START INFORMATION SHOWN

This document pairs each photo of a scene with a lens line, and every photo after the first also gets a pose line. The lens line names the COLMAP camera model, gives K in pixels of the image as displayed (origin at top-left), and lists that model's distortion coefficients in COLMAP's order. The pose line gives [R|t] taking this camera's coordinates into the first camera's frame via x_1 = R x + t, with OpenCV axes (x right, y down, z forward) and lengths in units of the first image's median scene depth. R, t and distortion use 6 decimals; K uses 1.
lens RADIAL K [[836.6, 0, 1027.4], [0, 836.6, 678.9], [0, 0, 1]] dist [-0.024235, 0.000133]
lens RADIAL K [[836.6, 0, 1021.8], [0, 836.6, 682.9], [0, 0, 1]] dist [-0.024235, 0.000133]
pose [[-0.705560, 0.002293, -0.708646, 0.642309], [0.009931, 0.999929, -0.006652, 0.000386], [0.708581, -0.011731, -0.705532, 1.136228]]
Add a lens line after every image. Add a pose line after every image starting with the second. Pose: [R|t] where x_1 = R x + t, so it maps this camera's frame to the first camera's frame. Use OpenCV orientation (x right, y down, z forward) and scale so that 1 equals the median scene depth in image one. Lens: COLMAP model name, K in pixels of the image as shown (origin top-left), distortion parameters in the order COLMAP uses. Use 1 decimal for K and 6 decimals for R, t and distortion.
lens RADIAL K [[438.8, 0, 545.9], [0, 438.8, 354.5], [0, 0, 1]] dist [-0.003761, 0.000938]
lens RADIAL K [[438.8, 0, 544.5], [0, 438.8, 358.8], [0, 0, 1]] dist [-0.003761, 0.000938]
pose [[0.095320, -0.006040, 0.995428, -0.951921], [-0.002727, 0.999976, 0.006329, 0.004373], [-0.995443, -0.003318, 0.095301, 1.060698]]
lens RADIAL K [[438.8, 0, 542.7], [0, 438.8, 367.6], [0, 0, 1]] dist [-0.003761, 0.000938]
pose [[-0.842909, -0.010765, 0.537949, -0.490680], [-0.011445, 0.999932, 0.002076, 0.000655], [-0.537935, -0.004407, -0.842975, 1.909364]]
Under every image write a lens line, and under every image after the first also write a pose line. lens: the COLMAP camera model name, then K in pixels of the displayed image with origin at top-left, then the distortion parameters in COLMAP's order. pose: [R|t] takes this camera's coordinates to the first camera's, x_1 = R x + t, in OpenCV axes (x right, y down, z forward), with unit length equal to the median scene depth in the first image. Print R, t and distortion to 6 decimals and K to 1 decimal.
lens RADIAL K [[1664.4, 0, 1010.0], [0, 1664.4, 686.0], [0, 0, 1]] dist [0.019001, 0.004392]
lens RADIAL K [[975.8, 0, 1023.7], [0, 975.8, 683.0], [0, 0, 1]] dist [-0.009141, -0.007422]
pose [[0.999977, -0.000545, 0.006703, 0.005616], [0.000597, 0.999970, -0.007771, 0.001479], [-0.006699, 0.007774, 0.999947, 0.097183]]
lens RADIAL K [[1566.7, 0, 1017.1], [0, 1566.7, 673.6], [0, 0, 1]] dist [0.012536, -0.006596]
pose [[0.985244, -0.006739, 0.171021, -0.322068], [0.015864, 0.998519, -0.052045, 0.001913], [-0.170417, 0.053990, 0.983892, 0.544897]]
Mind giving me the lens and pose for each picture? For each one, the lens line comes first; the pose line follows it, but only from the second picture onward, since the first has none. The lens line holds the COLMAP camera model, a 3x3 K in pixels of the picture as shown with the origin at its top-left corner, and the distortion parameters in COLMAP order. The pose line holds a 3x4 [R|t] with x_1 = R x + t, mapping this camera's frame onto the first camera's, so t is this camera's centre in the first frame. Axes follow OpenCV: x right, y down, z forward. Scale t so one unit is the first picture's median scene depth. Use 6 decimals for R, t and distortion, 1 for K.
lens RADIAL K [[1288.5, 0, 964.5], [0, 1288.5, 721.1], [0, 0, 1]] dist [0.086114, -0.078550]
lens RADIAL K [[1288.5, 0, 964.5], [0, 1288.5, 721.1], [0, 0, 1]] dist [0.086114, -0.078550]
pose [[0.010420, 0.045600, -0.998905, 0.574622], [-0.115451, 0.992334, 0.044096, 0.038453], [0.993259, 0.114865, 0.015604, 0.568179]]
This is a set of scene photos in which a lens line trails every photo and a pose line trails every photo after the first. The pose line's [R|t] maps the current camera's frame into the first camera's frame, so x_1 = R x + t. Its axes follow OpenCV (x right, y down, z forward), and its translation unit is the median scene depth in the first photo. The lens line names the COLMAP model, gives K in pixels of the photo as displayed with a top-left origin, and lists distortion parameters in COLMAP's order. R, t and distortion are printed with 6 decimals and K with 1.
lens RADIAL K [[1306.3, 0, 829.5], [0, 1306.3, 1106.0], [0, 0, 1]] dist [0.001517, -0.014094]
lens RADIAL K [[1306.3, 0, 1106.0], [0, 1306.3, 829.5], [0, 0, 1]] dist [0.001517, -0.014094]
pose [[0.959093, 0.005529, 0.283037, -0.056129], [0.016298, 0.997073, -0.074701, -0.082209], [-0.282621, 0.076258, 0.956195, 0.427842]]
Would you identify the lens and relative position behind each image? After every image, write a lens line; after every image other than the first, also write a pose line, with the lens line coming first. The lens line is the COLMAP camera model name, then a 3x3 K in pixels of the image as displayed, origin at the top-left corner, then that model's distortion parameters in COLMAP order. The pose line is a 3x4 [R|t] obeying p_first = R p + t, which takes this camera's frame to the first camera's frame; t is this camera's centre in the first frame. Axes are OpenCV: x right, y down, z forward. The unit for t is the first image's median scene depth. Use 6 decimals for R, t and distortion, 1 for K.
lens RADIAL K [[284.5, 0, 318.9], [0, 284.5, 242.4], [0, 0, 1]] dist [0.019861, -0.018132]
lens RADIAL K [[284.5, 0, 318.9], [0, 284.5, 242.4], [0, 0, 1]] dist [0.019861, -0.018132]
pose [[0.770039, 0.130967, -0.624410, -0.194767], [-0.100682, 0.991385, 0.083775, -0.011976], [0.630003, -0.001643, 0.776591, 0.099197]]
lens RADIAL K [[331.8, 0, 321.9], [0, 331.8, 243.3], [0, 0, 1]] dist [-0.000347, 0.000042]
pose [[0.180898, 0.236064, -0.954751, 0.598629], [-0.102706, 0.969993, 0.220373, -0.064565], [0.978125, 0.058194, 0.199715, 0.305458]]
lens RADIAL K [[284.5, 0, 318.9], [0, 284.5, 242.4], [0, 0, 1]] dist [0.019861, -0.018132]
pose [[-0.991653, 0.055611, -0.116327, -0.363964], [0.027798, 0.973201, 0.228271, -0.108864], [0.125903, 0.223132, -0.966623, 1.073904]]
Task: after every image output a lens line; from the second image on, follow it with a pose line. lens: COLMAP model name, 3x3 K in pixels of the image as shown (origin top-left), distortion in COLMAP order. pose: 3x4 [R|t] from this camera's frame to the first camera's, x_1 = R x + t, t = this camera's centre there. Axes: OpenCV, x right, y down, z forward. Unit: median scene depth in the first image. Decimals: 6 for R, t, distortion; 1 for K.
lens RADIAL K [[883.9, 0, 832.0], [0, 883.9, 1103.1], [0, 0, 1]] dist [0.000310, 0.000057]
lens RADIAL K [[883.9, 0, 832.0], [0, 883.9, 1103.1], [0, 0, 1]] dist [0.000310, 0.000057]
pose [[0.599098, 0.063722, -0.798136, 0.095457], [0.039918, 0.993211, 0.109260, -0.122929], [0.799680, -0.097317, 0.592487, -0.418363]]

END INFORMATION SHOWN

*PROBLEM TO WORK ON*
Reproduce all of the records exactly.

*EXPECTED ANSWER*
This document pairs each photo of a scene with a lens line, and every photo after the first also gets a pose line. The lens line names the COLMAP camera model, gives K in pixels of the image as displayed (origin at top-left), and lists that model's distortion coefficients in COLMAP's order. The pose line gives [R|t] taking this camera's coordinates into the first camera's frame via x_1 = R x + t, with OpenCV axes (x right, y down, z forward) and lengths in units of the first image's median scene depth. R, t and distortion use 6 decimals; K uses 1.
lens RADIAL K [[836.6, 0, 1027.4], [0, 836.6, 678.9], [0, 0, 1]] dist [-0.024235, 0.000133]
lens RADIAL K [[836.6, 0, 1021.8], [0, 836.6, 682.9], [0, 0, 1]] dist [-0.024235, 0.000133]
pose [[-0.705560, 0.002293, -0.708646, 0.642309], [0.009931, 0.999929, -0.006652, 0.000386], [0.708581, -0.011731, -0.705532, 1.136228]]
Add a lens line after every image. Add a pose line after every image starting with the second. Pose: [R|t] where x_1 = R x + t, so it maps this camera's frame to the first camera's frame. Use OpenCV orientation (x right, y down, z forward) and scale so that 1 equals the median scene depth in image one. Lens: COLMAP model name, K in pixels of the image as shown (origin top-left), distortion parameters in the order COLMAP uses. Use 1 decimal for K and 6 decimals for R, t and distortion.
lens RADIAL K [[438.8, 0, 545.9], [0, 438.8, 354.5], [0, 0, 1]] dist [-0.003761, 0.000938]
lens RADIAL K [[438.8, 0, 544.5], [0, 438.8, 358.8], [0, 0, 1]] dist [-0.003761, 0.000938]
pose [[0.095320, -0.006040, 0.995428, -0.951921], [-0.002727, 0.999976, 0.006329, 0.004373], [-0.995443, -0.003318, 0.095301, 1.060698]]
lens RADIAL K [[438.8, 0, 542.7], [0, 438.8, 367.6], [0, 0, 1]] dist [-0.003761, 0.000938]
pose [[-0.842909, -0.010765, 0.537949, -0.490680], [-0.011445, 0.999932, 0.002076, 0.000655], [-0.537935, -0.004407, -0.842975, 1.909364]]
Under every image write a lens line, and under every image after the first also write a pose line. lens: the COLMAP camera model name, then K in pixels of the displayed image with origin at top-left, then the distortion parameters in COLMAP's order. pose: [R|t] takes this camera's coordinates to the first camera's, x_1 = R x + t, in OpenCV axes (x right, y down, z forward), with unit length equal to the median scene depth in the first image. Print R, t and distortion to 6 decimals and K to 1 decimal.
lens RADIAL K [[1664.4, 0, 1010.0], [0, 1664.4, 686.0], [0, 0, 1]] dist [0.019001, 0.004392]
lens RADIAL K [[975.8, 0, 1023.7], [0, 975.8, 683.0], [0, 0, 1]] dist [-0.009141, -0.007422]
pose [[0.999977, -0.000545, 0.006703, 0.005616], [0.000597, 0.999970, -0.007771, 0.001479], [-0.006699, 0.007774, 0.999947, 0.097183]]
lens RADIAL K [[1566.7, 0, 1017.1], [0, 1566.7, 673.6], [0, 0, 1]] dist [0.012536, -0.006596]
pose [[0.985244, -0.006739, 0.171021, -0.322068], [0.015864, 0.998519, -0.052045, 0.001913], [-0.170417, 0.053990, 0.983892, 0.544897]]
Mind giving me the lens and pose for each picture? For each one, the lens line comes first; the pose line follows it, but only from the second picture onward, since the first has none. The lens line holds the COLMAP camera model, a 3x3 K in pixels of the picture as shown with the origin at its top-left corner, and the distortion parameters in COLMAP order. The pose line holds a 3x4 [R|t] with x_1 = R x + t, mapping this camera's frame onto the first camera's, so t is this camera's centre in the first frame. Axes follow OpenCV: x right, y down, z forward. Scale t so one unit is the first picture's median scene depth. Use 6 decimals for R, t and distortion, 1 for K.
lens RADIAL K [[1288.5, 0, 964.5], [0, 1288.5, 721.1], [0, 0, 1]] dist [0.086114, -0.078550]
lens RADIAL K [[1288.5, 0, 964.5], [0, 1288.5, 721.1], [0, 0, 1]] dist [0.086114, -0.078550]
pose [[0.010420, 0.045600, -0.998905, 0.574622], [-0.115451, 0.992334, 0.044096, 0.038453], [0.993259, 0.114865, 0.015604, 0.568179]]
This is a set of scene photos in which a lens line trails every photo and a pose line trails every photo after the first. The pose line's [R|t] maps the current camera's frame into the first camera's frame, so x_1 = R x + t. Its axes follow OpenCV (x right, y down, z forward), and its translation unit is the median scene depth in the first photo. The lens line names the COLMAP model, gives K in pixels of the photo as displayed with a top-left origin, and lists distortion parameters in COLMAP's order. R, t and distortion are printed with 6 decimals and K with 1.
lens RADIAL K [[1306.3, 0, 829.5], [0, 1306.3, 1106.0], [0, 0, 1]] dist [0.001517, -0.014094]
lens RADIAL K [[1306.3, 0, 1106.0], [0, 1306.3, 829.5], [0, 0, 1]] dist [0.001517, -0.014094]
pose [[0.959093, 0.005529, 0.283037, -0.056129], [0.016298, 0.997073, -0.074701, -0.082209], [-0.282621, 0.076258, 0.956195, 0.427842]]
Would you identify the lens and relative position behind each image? After every image, write a lens line; after every image other than the first, also write a pose line, with the lens line coming first. The lens line is the COLMAP camera model name, then a 3x3 K in pixels of the image as displayed, origin at the top-left corner, then that model's distortion parameters in COLMAP order. The pose line is a 3x4 [R|t] obeying p_first = R p + t, which takes this camera's frame to the first camera's frame; t is this camera's centre in the first frame. Axes are OpenCV: x right, y down, z forward. The unit for t is the first image's median scene depth. Use 6 decimals for R, t and distortion, 1 for K.
lens RADIAL K [[284.5, 0, 318.9], [0, 284.5, 242.4], [0, 0, 1]] dist [0.019861, -0.018132]
lens RADIAL K [[284.5, 0, 318.9], [0, 284.5, 242.4], [0, 0, 1]] dist [0.019861, -0.018132]
pose [[0.770039, 0.130967, -0.624410, -0.194767], [-0.100682, 0.991385, 0.083775, -0.011976], [0.630003, -0.001643, 0.776591, 0.099197]]
lens RADIAL K [[331.8, 0, 321.9], [0, 331.8, 243.3], [0, 0, 1]] dist [-0.000347, 0.000042]
pose [[0.180898, 0.236064, -0.954751, 0.598629], [-0.102706, 0.969993, 0.220373, -0.064565], [0.978125, 0.058194, 0.199715, 0.305458]]
lens RADIAL K [[284.5, 0, 318.9], [0, 284.5, 242.4], [0, 0, 1]] dist [0.019861, -0.018132]
pose [[-0.991653, 0.055611, -0.116327, -0.363964], [0.027798, 0.973201, 0.228271, -0.108864], [0.125903, 0.223132, -0.966623, 1.073904]]
Task: after every image output a lens line; from the second image on, follow it with a pose line. lens: COLMAP model name, 3x3 K in pixels of the image as shown (origin top-left), distortion in COLMAP order. pose: 3x4 [R|t] from this camera's frame to the first camera's, x_1 = R x + t, t = this camera's centre there. Axes: OpenCV, x right, y down, z forward. Unit: median scene depth in the first image. Decimals: 6 for R, t, distortion; 1 for K.
lens RADIAL K [[883.9, 0, 832.0], [0, 883.9, 1103.1], [0, 0, 1]] dist [0.000310, 0.000057]
lens RADIAL K [[883.9, 0, 832.0], [0, 883.9, 1103.1], [0, 0, 1]] dist [0.000310, 0.000057]
pose [[0.599098, 0.063722, -0.798136, 0.095457], [0.039918, 0.993211, 0.109260, -0.122929], [0.799680, -0.097317, 0.592487, -0.418363]]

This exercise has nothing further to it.